## EXCERPTED DATA
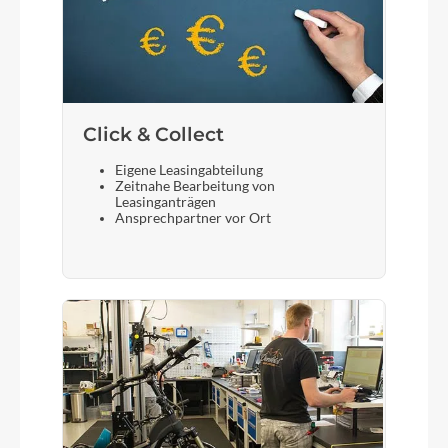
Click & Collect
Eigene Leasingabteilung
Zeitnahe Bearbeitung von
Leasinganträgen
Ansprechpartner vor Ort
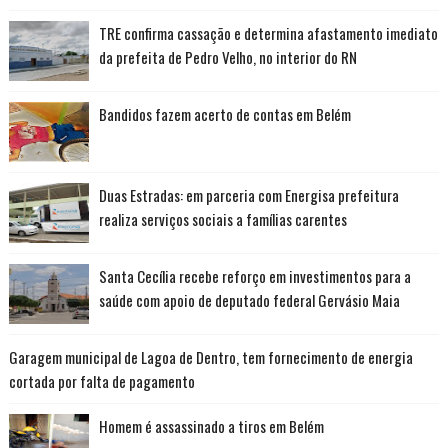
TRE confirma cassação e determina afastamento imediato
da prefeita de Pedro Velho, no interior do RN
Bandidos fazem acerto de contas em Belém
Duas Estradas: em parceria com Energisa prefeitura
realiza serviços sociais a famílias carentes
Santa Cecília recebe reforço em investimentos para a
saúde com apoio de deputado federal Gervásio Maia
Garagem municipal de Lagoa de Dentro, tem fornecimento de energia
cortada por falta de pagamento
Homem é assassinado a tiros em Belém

## WHAT THIS TASK INVOLVES
Beginning with the line that holds "Leasinganträgen" and ending with the last line of the material above, extract every line exactly, pictures excluded.

## RESULT BELOW
Leasinganträgen
Ansprechpartner vor Ort
TRE confirma cassação e determina afastamento imediato
da prefeita de Pedro Velho, no interior do RN
Bandidos fazem acerto de contas em Belém
Duas Estradas: em parceria com Energisa prefeitura
realiza serviços sociais a famílias carentes
Santa Cecília recebe reforço em investimentos para a
saúde com apoio de deputado federal Gervásio Maia
Garagem municipal de Lagoa de Dentro, tem fornecimento de energia
cortada por falta de pagamento
Homem é assassinado a tiros em Belém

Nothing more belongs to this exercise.